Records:

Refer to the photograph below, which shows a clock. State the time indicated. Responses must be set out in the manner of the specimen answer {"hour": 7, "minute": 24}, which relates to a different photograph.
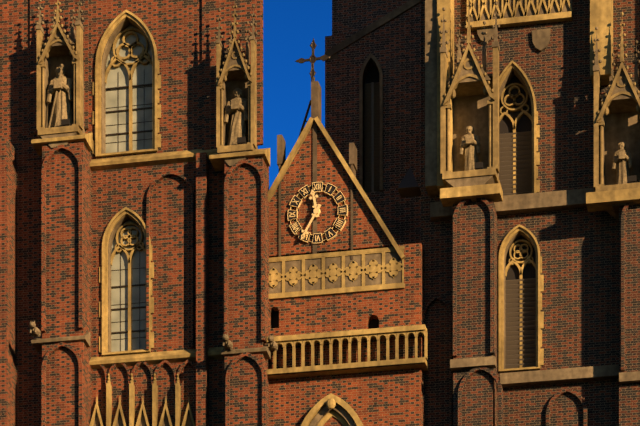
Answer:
{"hour": 11, "minute": 35}
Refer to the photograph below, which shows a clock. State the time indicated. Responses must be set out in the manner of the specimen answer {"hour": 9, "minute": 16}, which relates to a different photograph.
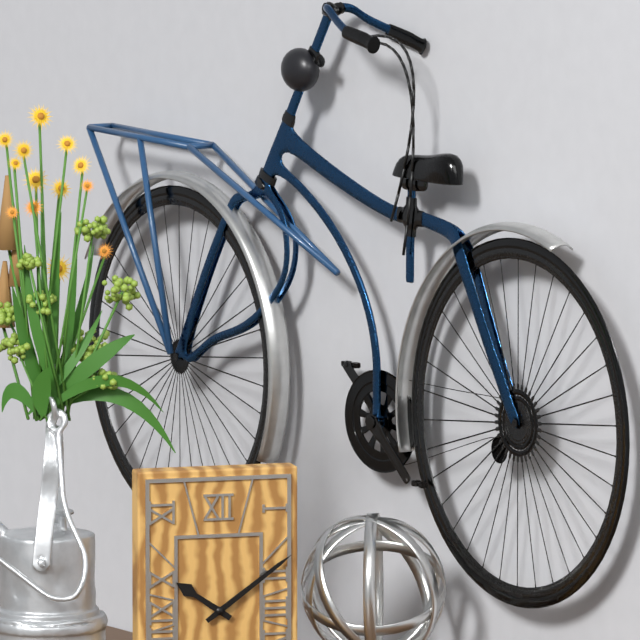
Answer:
{"hour": 10, "minute": 9}
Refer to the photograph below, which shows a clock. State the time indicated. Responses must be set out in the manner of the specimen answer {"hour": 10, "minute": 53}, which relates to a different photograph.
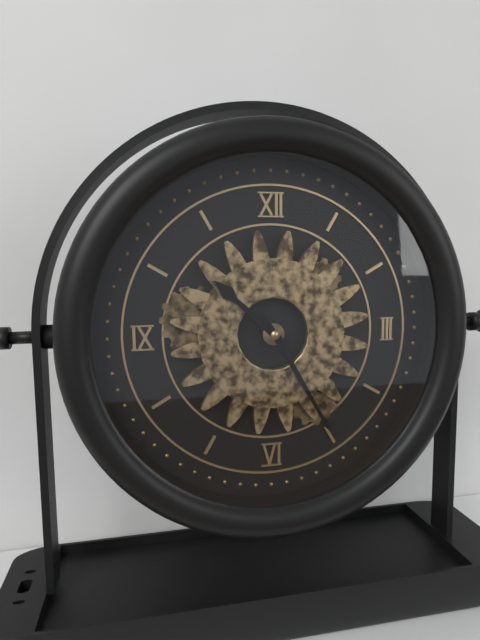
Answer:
{"hour": 10, "minute": 25}
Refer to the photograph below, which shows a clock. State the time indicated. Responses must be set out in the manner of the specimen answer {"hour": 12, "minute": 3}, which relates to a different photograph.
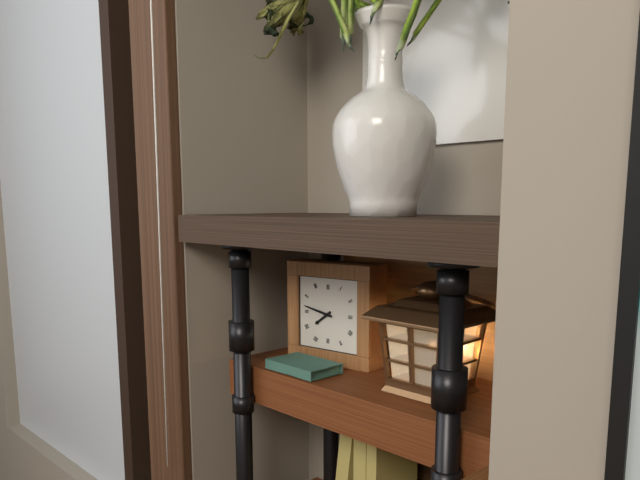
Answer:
{"hour": 7, "minute": 47}
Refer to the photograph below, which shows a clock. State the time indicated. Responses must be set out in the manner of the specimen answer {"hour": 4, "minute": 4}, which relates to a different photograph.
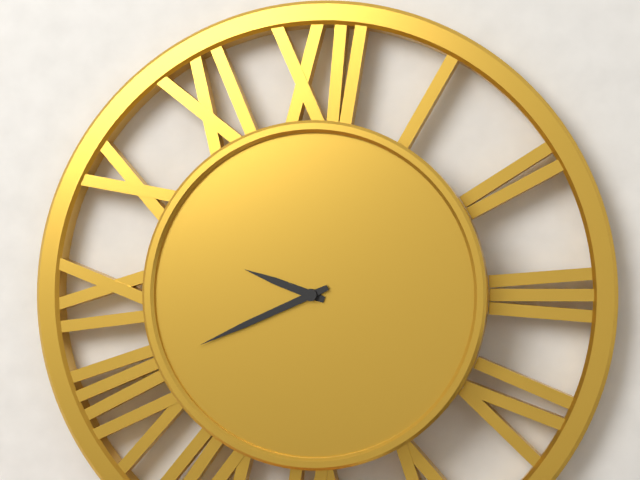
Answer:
{"hour": 9, "minute": 41}
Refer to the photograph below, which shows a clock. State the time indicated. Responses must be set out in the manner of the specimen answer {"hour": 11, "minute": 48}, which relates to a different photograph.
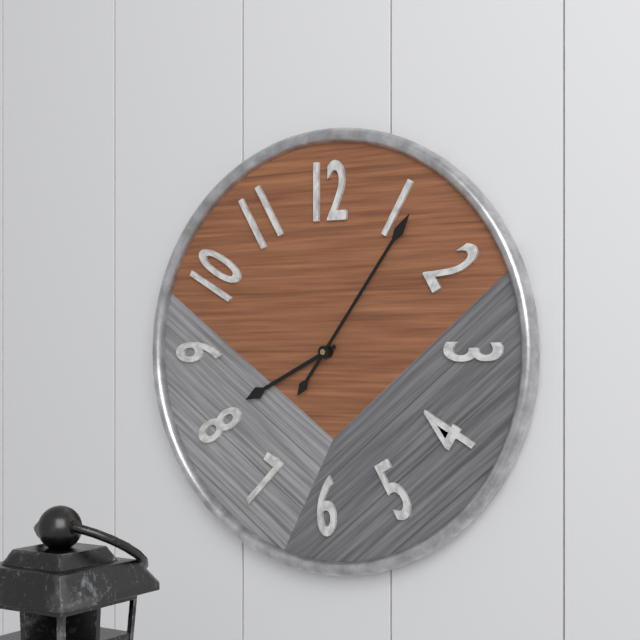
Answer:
{"hour": 8, "minute": 6}
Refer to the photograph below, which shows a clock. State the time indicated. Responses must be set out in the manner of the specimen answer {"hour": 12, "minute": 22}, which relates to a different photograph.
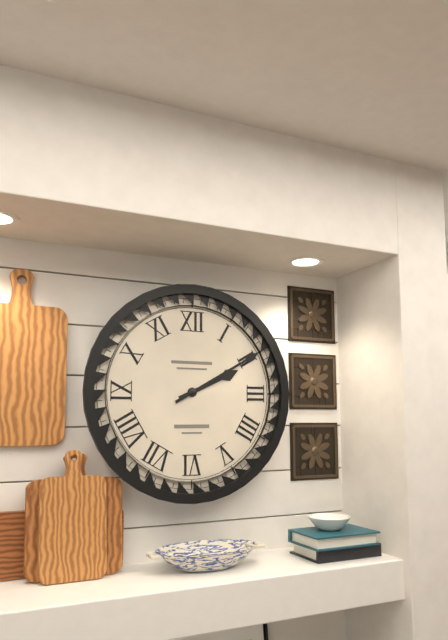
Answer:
{"hour": 2, "minute": 10}
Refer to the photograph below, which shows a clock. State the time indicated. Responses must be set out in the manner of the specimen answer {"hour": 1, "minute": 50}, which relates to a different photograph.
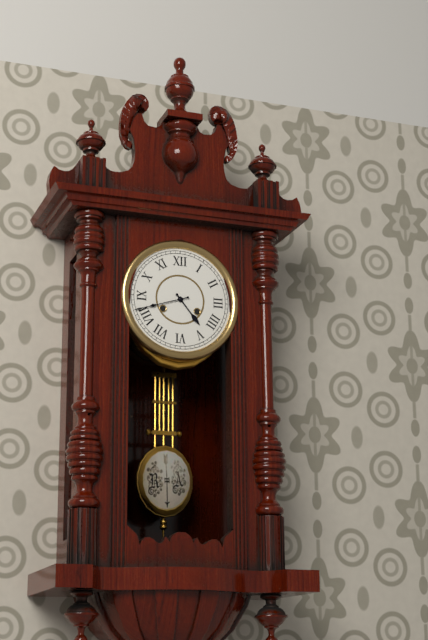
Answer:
{"hour": 4, "minute": 42}
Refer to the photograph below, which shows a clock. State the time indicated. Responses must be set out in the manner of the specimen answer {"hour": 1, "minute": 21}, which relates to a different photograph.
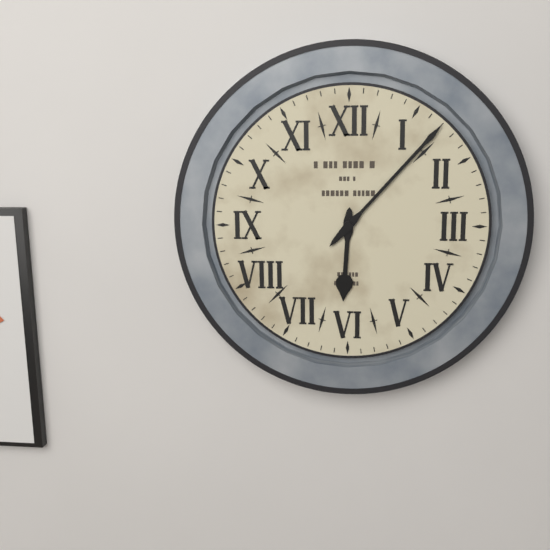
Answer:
{"hour": 6, "minute": 7}
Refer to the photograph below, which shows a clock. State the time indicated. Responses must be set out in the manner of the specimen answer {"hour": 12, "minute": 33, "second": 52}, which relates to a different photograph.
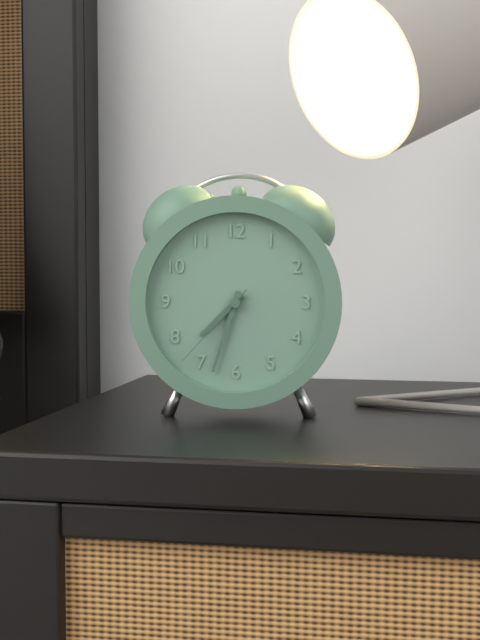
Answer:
{"hour": 7, "minute": 33, "second": 37}
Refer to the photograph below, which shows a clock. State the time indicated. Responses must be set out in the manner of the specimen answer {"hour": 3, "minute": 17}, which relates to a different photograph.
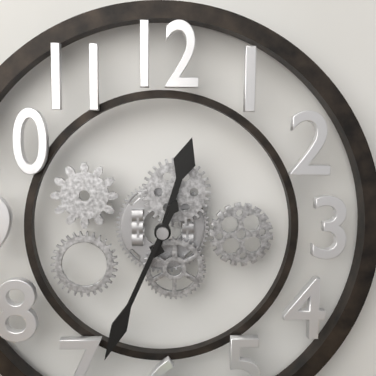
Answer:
{"hour": 12, "minute": 34}
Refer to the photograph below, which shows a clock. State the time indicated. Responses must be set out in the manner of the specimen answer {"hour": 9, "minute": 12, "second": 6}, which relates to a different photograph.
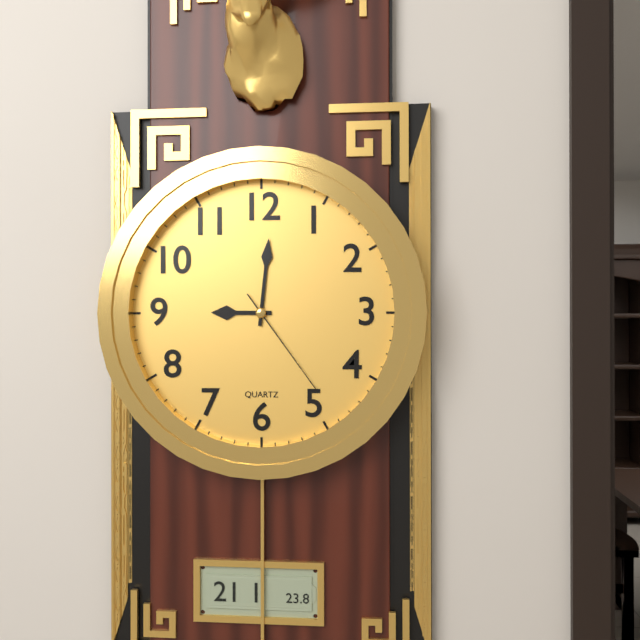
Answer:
{"hour": 9, "minute": 1, "second": 24}
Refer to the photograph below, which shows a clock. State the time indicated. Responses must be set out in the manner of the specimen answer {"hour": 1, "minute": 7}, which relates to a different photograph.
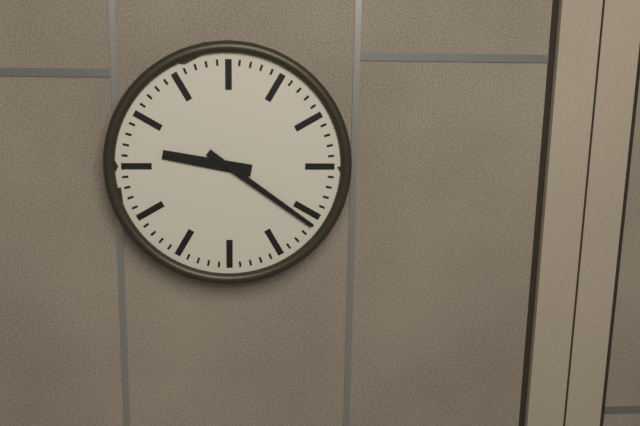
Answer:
{"hour": 9, "minute": 21}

▶ [To be done]:
Filter the data above, copying every line that contains the string "second". Case counts.

▶ [Result]:
Refer to the photograph below, which shows a clock. State the time indicated. Responses must be set out in the manner of the specimen answer {"hour": 12, "minute": 33, "second": 52}, which relates to a different photograph.
{"hour": 7, "minute": 33, "second": 37}
Refer to the photograph below, which shows a clock. State the time indicated. Responses must be set out in the manner of the specimen answer {"hour": 9, "minute": 12, "second": 6}, which relates to a different photograph.
{"hour": 9, "minute": 1, "second": 24}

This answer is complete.